▶ **To do**
Copy the text of each item below word for word, leaving out the pictures.

▶ **Data supplied**

- Opening Delimiter -

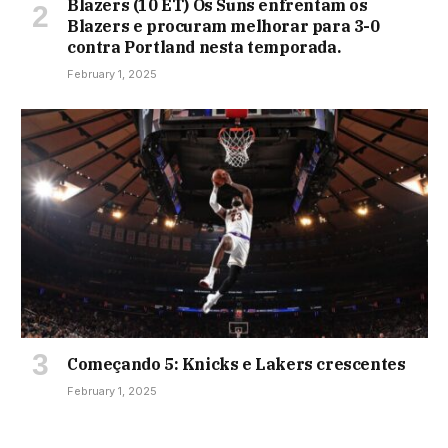
Blazers (10 ET) Os Suns enfrentam os
Blazers e procuram melhorar para 3-0
contra Portland nesta temporada.
February 1, 2025
Começando 5: Knicks e Lakers crescentes
February 1, 2025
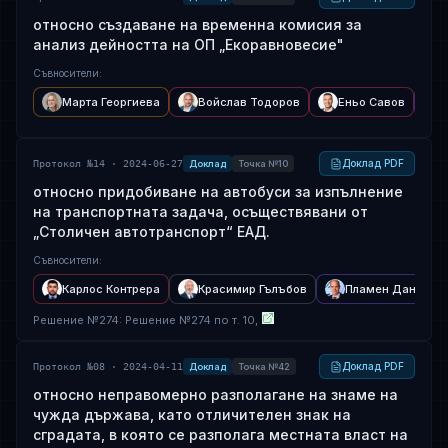
относно създаване на временна комисия за
анализ дейността на ОП „Екоравновесие"
Съвносители
:
Марта Георгиева
Войслав Тодоров
Еньо Савов
Доклад PDF
Протокол №14 · 2024-06-27
Доклад
Точка №10
относно придобиване на автобуси за изпълнение
на транспортната задача, осъществявани от
„Столичен автотранспорт“ ЕАД.
Съвносители
:
Карлос Контрера
Красимир Гълъбов
Пламен Данаило
Решение
№
274
: Решение №274 по т. 10,
Доклад PDF
Протокол №08 · 2024-04-11
Доклад
Точка №42
относно неправомерно разполагане на знаме на
чужда държава, като отличителен знак на
сградата, в която се разполага местната власт на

- Closing Delimiter -

▶ **Exercise output**
Blazers (10 ET) Os Suns enfrentam os
Blazers e procuram melhorar para 3-0
contra Portland nesta temporada.
February 1, 2025
Começando 5: Knicks e Lakers crescentes
February 1, 2025
относно създаване на временна комисия за
анализ дейността на ОП „Екоравновесие"
Съвносители
:
Марта Георгиева
Войслав Тодоров
Еньо Савов
Доклад PDF
Протокол №14 · 2024-06-27
Доклад
Точка №10
относно придобиване на автобуси за изпълнение
на транспортната задача, осъществявани от
„Столичен автотранспорт“ ЕАД.
Съвносители
:
Карлос Контрера
Красимир Гълъбов
Пламен Данаило
Решение
№
274
: Решение №274 по т. 10,
Доклад PDF
Протокол №08 · 2024-04-11
Доклад
Точка №42
относно неправомерно разполагане на знаме на
чужда държава, като отличителен знак на
сградата, в която се разполага местната власт на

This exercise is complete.